Contingency Planning for Safety-Critical Autonomous Vehicles: A Review and Perspectives

TL;DR

This paper surveys contingency planning in autonomous vehicles, categorizing approaches into reactive and proactive strategies, and discusses challenges in formal guarantees versus empirical validation for safety-critical systems.

Contribution

It introduces a unified framework and taxonomy for contingency planning, analyzing the structural and methodological differences in handling hazards in AVs.

Findings

Reactive safety mainly addresses internal faults with fail-safe mechanisms.

Proactive safety involves branching strategies for external hazards.

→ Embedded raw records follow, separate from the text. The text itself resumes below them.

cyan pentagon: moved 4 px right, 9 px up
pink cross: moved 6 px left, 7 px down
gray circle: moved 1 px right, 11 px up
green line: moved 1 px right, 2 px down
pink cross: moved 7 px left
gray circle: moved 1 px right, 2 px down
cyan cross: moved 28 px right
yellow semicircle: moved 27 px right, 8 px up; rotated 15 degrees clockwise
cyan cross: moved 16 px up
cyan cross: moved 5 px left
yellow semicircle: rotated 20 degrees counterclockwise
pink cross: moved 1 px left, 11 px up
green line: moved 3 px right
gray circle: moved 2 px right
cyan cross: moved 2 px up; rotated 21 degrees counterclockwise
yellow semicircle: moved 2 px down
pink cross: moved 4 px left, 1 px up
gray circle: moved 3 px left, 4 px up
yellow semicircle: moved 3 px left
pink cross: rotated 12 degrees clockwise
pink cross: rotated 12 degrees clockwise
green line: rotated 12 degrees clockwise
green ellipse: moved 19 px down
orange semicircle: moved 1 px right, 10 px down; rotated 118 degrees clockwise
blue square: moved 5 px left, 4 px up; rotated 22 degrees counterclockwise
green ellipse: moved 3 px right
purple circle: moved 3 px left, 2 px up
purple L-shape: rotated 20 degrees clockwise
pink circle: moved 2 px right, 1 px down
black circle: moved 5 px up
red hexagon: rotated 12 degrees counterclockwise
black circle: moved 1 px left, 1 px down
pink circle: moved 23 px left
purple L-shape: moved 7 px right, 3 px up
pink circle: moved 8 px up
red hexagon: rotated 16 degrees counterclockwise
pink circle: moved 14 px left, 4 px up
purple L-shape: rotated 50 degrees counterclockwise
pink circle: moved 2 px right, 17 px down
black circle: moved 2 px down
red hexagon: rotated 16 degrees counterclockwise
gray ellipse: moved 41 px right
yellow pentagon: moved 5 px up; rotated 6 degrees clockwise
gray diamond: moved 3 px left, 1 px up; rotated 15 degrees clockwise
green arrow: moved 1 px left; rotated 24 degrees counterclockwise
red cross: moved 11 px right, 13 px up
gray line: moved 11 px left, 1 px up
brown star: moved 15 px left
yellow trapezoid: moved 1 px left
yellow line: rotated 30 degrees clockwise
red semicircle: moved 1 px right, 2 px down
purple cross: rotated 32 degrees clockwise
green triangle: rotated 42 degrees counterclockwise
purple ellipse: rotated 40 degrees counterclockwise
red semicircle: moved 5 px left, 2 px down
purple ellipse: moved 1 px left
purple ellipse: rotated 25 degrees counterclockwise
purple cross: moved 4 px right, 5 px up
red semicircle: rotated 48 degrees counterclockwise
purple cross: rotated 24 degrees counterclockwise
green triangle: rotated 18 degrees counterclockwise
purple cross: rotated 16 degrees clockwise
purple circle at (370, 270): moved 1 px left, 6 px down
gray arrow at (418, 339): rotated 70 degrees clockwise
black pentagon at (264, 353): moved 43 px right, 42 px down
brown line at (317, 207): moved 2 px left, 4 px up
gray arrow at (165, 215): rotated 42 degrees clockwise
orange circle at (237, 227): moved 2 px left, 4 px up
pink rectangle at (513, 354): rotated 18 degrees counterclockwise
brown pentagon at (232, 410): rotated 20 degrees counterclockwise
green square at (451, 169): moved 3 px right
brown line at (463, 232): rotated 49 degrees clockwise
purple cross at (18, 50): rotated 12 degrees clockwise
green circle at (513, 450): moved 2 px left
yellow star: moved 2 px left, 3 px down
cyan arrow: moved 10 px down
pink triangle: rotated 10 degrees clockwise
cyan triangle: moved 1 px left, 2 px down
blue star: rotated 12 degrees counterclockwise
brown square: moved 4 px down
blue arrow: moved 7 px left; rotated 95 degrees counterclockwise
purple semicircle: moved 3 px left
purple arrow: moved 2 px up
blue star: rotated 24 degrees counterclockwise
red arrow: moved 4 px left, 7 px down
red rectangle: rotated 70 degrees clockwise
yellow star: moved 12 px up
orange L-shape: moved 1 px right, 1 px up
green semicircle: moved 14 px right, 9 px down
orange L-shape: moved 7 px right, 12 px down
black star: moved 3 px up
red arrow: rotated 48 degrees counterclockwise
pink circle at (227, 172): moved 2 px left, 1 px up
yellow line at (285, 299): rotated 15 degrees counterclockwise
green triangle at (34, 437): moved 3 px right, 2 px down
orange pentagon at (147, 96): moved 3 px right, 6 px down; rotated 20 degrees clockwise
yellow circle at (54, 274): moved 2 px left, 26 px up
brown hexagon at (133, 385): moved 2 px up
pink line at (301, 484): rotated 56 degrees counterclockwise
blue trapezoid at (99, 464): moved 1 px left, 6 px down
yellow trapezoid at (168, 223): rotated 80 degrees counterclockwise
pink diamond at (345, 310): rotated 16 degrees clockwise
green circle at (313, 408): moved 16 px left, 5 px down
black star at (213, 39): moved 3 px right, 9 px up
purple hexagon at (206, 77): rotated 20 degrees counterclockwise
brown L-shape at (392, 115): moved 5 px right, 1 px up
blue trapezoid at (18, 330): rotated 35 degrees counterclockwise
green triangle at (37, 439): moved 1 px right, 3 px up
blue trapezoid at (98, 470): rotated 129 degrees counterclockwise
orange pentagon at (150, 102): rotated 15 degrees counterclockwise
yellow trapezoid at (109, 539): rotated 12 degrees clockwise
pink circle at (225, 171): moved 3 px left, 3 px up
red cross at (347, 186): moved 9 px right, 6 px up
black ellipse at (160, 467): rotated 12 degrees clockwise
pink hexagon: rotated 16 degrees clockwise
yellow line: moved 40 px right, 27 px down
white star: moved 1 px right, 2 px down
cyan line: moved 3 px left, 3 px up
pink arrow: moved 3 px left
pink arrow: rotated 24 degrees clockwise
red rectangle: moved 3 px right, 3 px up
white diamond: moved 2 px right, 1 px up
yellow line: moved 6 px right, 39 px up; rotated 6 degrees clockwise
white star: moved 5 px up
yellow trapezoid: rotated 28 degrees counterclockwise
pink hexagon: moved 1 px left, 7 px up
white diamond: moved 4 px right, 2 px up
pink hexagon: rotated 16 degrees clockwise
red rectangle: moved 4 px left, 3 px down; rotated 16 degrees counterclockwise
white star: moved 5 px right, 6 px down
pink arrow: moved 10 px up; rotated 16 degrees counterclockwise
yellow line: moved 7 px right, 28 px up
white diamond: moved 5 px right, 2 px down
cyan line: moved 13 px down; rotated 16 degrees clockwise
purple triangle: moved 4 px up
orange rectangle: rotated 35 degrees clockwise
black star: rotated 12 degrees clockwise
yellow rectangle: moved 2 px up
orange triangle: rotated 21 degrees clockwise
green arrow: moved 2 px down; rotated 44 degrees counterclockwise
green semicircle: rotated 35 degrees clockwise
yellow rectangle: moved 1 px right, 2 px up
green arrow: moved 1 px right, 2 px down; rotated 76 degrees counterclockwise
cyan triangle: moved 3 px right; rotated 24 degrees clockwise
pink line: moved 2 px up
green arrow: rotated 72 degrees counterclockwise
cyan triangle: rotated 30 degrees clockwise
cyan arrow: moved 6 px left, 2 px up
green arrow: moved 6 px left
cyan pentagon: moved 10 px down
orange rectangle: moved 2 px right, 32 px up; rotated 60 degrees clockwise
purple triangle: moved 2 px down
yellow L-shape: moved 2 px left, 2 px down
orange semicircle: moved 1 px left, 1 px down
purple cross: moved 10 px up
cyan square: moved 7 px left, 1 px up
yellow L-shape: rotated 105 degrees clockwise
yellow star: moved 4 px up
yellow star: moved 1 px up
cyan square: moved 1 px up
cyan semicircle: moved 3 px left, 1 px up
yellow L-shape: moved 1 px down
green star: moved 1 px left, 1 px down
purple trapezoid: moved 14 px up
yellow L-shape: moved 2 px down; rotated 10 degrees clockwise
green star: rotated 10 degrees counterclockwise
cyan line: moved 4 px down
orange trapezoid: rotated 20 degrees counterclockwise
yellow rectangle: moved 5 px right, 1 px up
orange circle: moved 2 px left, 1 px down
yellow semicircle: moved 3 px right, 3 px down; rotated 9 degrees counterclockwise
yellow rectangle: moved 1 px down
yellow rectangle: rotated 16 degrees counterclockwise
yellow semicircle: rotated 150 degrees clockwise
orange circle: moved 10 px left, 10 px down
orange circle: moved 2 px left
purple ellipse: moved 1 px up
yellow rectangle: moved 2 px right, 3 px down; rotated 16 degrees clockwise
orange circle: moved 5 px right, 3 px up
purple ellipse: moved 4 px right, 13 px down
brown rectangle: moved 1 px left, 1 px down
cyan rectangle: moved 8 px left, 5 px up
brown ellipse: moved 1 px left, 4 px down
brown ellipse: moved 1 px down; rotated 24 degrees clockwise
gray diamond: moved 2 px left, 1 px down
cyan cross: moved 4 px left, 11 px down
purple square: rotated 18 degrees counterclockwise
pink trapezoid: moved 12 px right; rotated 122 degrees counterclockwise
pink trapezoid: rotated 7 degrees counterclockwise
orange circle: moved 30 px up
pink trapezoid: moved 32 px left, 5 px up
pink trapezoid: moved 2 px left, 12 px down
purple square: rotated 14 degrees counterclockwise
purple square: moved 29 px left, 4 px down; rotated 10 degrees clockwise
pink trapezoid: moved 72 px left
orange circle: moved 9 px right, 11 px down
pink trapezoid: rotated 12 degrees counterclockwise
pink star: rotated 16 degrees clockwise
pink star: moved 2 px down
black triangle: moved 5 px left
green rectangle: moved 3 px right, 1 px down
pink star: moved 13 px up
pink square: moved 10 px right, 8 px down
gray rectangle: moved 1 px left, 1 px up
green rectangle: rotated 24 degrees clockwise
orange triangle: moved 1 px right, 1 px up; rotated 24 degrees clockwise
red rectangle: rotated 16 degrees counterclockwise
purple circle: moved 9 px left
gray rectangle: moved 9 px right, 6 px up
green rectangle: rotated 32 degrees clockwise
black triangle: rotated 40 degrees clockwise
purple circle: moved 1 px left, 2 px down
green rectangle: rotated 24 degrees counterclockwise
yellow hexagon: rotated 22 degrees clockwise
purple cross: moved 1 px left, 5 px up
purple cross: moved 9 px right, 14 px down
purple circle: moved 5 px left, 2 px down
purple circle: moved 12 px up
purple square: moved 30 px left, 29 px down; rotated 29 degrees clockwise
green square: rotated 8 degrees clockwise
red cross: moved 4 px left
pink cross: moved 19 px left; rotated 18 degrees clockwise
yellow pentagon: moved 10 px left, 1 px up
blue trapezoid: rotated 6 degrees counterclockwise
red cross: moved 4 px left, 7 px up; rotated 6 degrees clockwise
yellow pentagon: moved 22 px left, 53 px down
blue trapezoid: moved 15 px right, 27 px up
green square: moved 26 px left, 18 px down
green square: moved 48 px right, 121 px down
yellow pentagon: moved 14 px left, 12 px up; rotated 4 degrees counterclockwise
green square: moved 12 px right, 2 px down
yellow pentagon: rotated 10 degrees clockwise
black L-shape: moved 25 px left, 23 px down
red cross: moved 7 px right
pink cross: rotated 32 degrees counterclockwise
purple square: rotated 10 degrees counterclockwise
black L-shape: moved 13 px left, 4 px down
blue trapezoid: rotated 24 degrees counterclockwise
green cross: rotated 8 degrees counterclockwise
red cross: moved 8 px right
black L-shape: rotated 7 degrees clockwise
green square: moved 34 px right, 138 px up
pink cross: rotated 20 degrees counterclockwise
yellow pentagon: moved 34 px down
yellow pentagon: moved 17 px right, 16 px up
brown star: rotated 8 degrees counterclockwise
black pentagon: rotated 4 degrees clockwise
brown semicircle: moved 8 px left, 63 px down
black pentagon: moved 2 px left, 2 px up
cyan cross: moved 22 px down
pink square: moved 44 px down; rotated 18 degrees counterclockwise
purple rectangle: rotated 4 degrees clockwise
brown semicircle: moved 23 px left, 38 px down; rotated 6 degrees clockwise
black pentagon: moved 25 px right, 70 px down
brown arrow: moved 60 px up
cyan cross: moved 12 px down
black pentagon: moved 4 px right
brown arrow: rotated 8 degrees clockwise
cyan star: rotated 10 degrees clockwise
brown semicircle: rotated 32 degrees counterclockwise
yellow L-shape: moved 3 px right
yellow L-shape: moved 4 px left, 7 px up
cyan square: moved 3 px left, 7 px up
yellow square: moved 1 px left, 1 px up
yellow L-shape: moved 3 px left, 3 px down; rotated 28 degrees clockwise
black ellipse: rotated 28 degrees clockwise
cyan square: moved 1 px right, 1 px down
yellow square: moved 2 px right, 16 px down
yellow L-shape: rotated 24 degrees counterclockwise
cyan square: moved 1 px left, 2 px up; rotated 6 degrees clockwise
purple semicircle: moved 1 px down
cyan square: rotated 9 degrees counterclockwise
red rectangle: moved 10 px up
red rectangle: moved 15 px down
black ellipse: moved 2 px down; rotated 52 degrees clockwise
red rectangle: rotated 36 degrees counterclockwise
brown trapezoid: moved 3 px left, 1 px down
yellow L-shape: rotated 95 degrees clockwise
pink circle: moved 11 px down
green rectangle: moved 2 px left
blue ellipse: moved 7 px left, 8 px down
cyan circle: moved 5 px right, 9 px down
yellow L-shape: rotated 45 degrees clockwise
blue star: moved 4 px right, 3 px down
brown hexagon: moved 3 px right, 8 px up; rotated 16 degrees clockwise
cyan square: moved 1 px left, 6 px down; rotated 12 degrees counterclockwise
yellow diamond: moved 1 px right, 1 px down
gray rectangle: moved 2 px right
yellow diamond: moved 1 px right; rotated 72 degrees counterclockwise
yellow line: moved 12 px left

Formal guarantees are common for physical hazards, but less so for semantic anomalies.

Abstract

Contingency planning is the architectural capability that enables autonomous vehicles (AVs) to anticipate and mitigate discrete, high-impact hazards, such as sensor outages and adversarial interactions. This paper presents a comprehensive survey of the field, synthesizing fragmented literature into a unified logic-conditioned hybrid control framework. Within this formalism, we categorize approaches into two distinct paradigms: Reactive Safety, which responds to realized hazards by enforcing safety constraints or executing fail-safe maneuvers; and Proactive Safety, which optimizes for future recourse by branching over potential modal transitions. In addition, we propose a fine-grained taxonomy that partitions the landscape into external contingencies (environmental and interactive hazards) and internal contingencies (system faults). Through a critical comparative analysis, we reveal a fundamental structural divergence: internal faults are predominantly addressed via reactive fail-safe mechanisms, whereas external interaction uncertainties increasingly require proactive branching strategies. Furthermore, we identify a critical methodological divergence: whereas physical hazards are typically managed with formal guarantees, semantic and out-of-distribution anomalies currently rely heavily on empirical validation. We conclude by identifying the open challenges in bridging the gap between theoretical guarantees and practical validation, advocating for hybrid architectures and standardized benchmarking to transition contingency planning from formulation to certifiable real-world deployment.